**Exercise description:**
List every line of the listing below that contains the string "locations".

**Material shown:**
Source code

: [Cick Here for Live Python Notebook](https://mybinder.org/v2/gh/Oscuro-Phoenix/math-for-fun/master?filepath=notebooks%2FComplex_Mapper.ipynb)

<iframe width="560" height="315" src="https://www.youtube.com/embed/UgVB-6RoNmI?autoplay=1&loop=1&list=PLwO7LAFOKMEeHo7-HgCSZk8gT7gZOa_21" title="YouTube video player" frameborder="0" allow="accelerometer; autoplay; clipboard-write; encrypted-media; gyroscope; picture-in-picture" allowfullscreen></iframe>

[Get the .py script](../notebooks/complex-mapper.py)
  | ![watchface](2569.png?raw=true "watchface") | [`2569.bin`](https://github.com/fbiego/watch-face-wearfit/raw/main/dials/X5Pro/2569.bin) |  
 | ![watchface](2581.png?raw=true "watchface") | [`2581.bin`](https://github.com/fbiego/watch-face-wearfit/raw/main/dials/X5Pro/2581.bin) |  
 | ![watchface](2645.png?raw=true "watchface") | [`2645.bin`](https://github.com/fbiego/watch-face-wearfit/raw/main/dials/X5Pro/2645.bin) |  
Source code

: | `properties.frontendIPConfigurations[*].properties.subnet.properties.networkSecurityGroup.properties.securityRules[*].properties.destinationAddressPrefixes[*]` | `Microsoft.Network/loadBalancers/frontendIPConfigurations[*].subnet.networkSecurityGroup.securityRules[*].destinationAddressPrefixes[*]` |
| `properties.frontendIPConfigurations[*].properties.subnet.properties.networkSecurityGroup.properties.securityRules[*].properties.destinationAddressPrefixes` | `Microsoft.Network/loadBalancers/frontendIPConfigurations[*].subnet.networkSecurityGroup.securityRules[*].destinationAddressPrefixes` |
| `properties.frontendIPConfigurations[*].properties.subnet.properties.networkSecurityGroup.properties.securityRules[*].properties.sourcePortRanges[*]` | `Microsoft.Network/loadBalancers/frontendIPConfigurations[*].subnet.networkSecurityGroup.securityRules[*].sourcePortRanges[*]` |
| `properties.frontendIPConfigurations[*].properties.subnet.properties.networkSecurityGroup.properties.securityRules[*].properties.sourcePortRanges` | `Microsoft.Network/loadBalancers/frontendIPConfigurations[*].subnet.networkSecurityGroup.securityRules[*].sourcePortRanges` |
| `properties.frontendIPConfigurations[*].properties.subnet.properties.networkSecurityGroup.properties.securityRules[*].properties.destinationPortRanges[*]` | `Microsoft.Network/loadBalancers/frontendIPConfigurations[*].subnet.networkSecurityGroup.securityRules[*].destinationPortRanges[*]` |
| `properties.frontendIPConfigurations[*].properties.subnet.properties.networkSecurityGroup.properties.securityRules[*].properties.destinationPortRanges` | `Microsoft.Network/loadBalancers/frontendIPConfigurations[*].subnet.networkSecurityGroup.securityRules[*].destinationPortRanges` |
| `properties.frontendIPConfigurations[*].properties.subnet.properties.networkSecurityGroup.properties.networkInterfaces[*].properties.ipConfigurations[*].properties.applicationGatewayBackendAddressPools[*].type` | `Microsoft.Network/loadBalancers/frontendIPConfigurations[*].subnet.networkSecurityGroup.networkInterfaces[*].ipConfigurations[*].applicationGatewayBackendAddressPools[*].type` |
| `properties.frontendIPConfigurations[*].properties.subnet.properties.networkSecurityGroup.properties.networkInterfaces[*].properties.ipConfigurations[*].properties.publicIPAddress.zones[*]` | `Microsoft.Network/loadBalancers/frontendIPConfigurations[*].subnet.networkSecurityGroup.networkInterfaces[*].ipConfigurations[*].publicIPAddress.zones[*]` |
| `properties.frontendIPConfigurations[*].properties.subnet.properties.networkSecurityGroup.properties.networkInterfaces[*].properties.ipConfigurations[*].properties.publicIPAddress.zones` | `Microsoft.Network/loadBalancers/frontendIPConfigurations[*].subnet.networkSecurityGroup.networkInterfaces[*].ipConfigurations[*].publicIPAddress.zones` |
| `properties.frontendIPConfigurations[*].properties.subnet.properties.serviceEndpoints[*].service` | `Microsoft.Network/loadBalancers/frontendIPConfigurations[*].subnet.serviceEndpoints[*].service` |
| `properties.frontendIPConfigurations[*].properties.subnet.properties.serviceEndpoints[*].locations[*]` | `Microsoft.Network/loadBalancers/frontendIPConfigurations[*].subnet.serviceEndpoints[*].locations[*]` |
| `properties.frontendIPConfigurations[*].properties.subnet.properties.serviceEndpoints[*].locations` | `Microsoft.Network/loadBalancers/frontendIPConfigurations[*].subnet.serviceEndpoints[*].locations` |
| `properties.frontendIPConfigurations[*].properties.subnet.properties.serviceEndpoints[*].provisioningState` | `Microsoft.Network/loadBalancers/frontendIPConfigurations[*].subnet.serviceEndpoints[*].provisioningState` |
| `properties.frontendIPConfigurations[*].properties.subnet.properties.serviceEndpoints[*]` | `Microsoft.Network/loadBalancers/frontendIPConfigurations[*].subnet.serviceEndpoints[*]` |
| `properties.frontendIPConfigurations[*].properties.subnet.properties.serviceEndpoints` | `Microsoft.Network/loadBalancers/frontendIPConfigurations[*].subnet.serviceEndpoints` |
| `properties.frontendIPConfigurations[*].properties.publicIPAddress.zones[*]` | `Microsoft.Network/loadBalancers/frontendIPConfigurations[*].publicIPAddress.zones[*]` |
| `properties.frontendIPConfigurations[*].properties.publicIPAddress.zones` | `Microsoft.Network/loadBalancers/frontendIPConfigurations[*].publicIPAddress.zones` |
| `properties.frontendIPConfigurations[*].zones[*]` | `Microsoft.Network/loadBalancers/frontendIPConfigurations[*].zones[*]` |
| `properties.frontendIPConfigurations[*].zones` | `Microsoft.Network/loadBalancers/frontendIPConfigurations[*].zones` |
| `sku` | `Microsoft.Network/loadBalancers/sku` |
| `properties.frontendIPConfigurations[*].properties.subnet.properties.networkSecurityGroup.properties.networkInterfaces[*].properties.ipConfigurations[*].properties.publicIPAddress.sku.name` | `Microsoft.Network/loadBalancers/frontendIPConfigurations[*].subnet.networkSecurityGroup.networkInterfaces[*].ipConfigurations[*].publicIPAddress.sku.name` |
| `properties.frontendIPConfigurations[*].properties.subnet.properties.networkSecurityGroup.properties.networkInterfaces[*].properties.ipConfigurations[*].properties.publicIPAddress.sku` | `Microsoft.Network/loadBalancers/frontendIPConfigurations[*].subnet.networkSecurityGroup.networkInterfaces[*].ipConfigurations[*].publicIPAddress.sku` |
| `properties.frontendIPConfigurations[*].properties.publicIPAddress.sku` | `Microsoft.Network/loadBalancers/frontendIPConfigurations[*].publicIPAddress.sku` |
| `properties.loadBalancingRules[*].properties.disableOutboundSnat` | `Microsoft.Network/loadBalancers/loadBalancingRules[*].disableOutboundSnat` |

**Solution to the problem:**
| `properties.frontendIPConfigurations[*].properties.subnet.properties.serviceEndpoints[*].locations[*]` | `Microsoft.Network/loadBalancers/frontendIPConfigurations[*].subnet.serviceEndpoints[*].locations[*]` |
| `properties.frontendIPConfigurations[*].properties.subnet.properties.serviceEndpoints[*].locations` | `Microsoft.Network/loadBalancers/frontendIPConfigurations[*].subnet.serviceEndpoints[*].locations` |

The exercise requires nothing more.